- **図表理解タスク**:
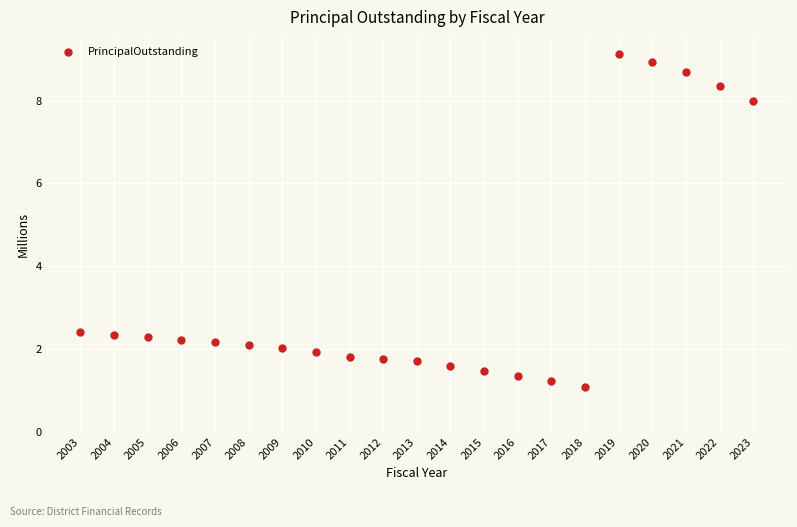

What is the range of Y values (max minus min)?

8.0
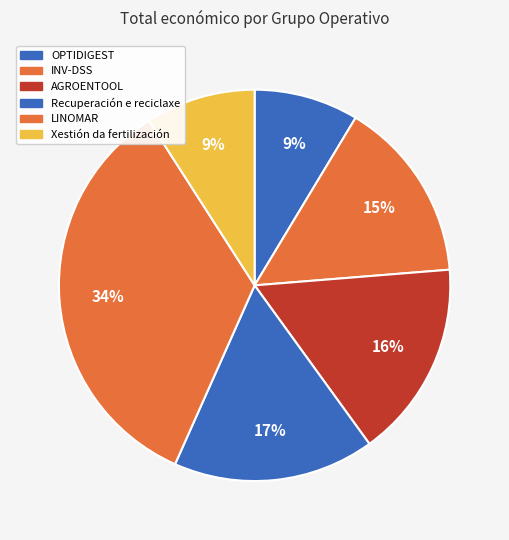

Rank the categories by value from lowest to highest.

OPTIDIGEST, Xestión da fertilización, INV-DSS, AGROENTOOL, Recuperación e reciclaxe, LINOMAR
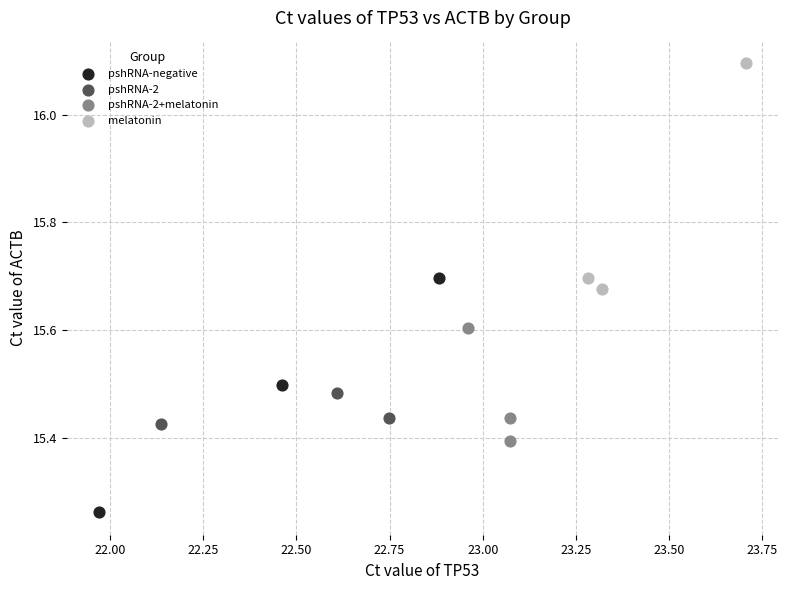

Which series contains the highest Y value?

melatonin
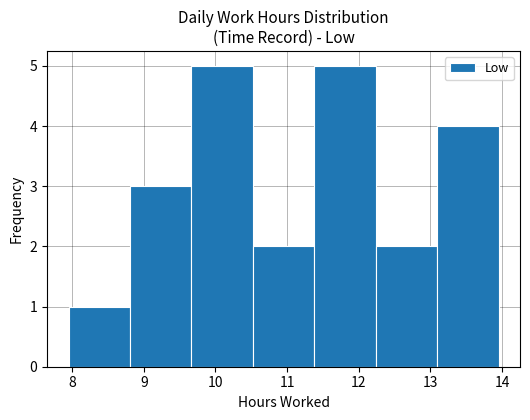

Reading left to right, transcribe this chart: for each bar, give the range it covers on the x-axis and its height. Neither the bar edges nor the heights are printed on the chart, so give them approximately, as read against the axes.

8.0 to 8.8: 1
8.8 to 9.7: 3
9.7 to 10.5: 5
10.5 to 11.4: 2
11.4 to 12.2: 5
12.2 to 13.1: 2
13.1 to 14.0: 4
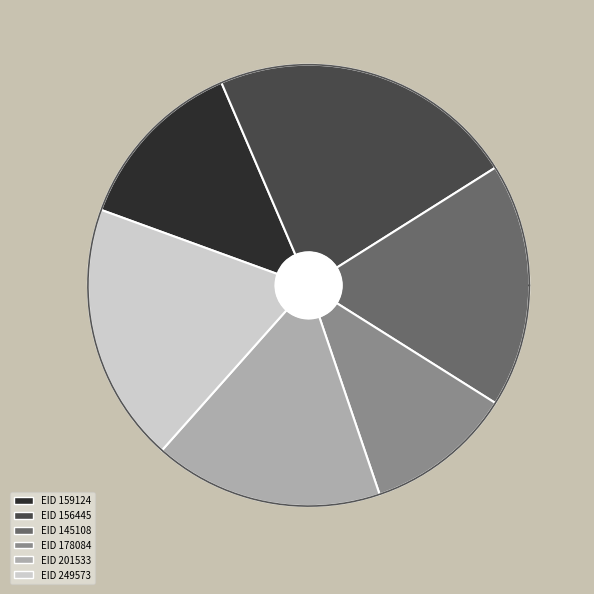

How many slices are in this pie chart?

6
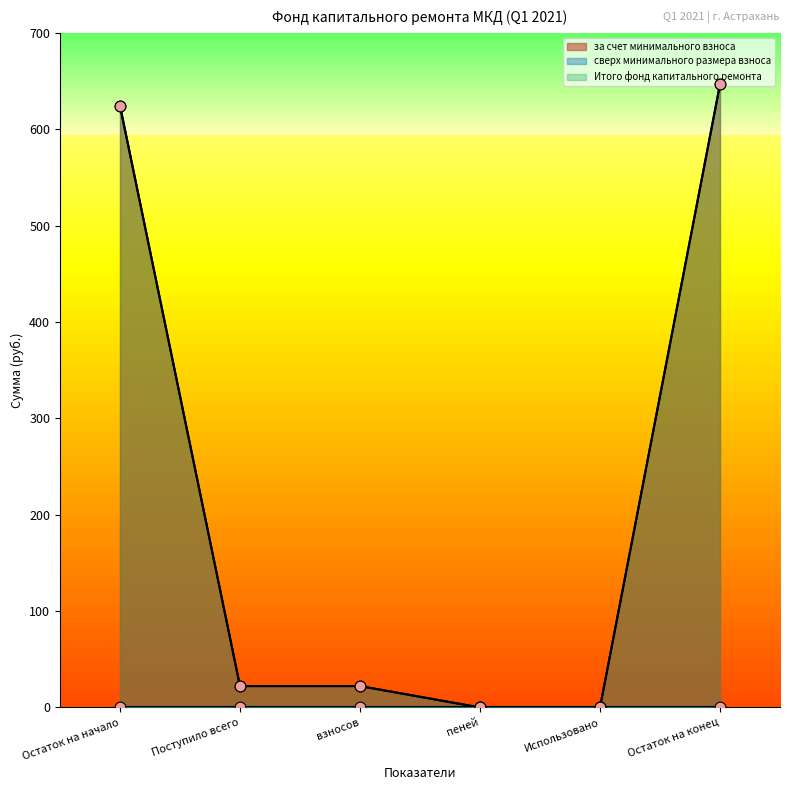

At how many categories does at least one series exceed 312?

2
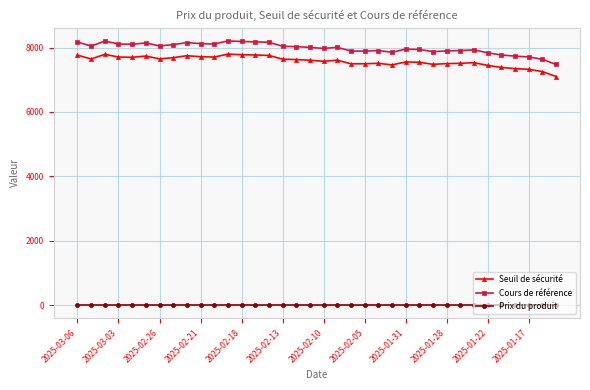

What is the difference between the maximum and second lowest values in the Cours de référence series?

571.8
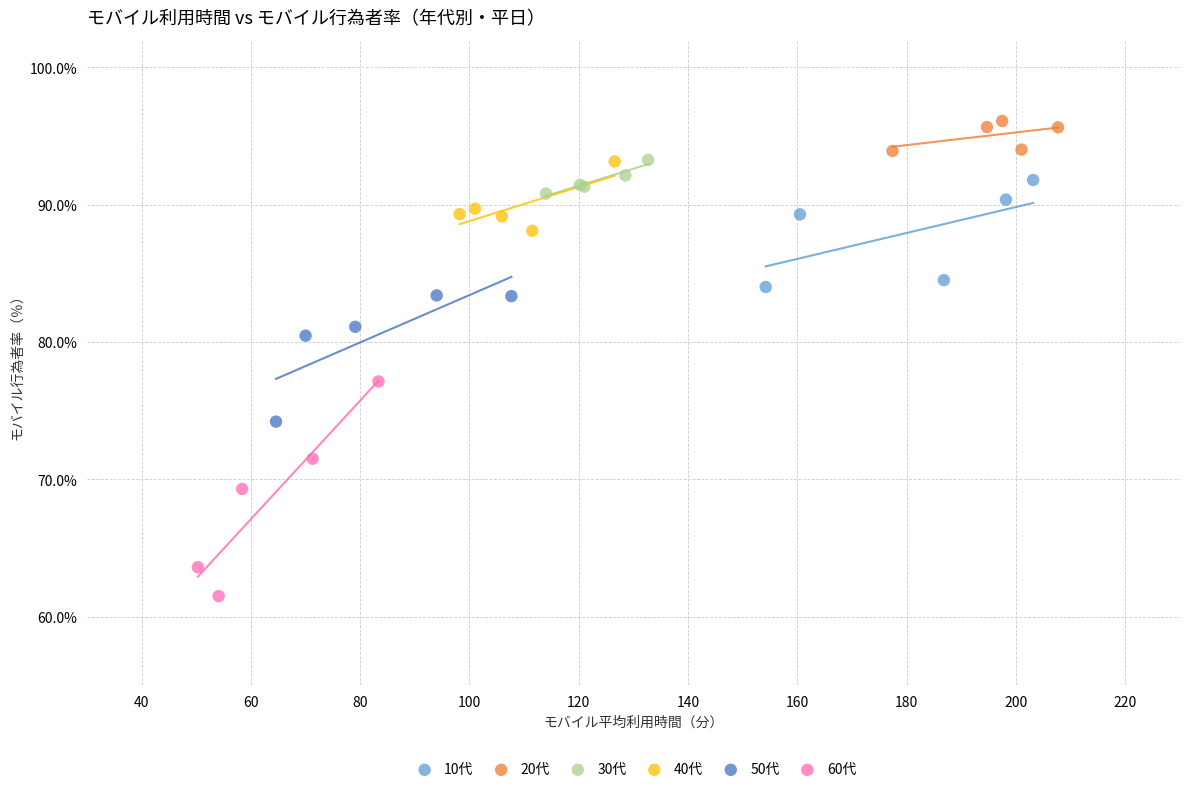

Which series has the widest spread of Y values?

60代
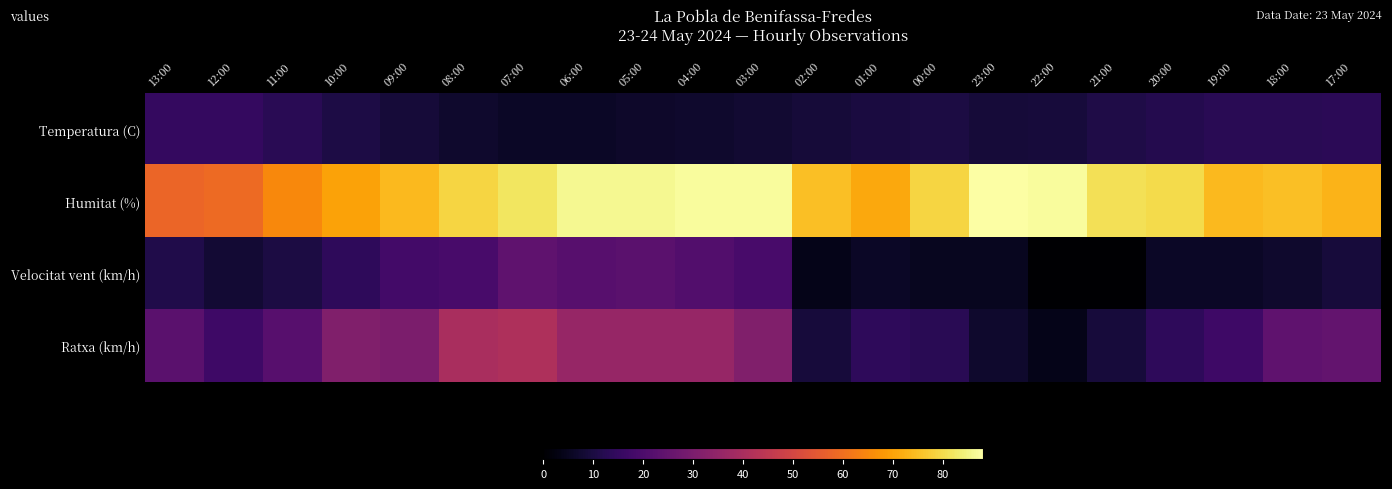

What is the greatest value displayed?

88.0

- **作成する内容**: 「At how many」を含む行からレコードの最後の行までを、そのまま繰り返してください。画像は解答に含めないこと。

- **演習の解答**:
At how many categories does at least one series exceed 312?

2

What is the difference between the maximum and second lowest values in the Cours de référence series?

571.8

Which series has the widest spread of Y values?

60代

What is the greatest value displayed?

88.0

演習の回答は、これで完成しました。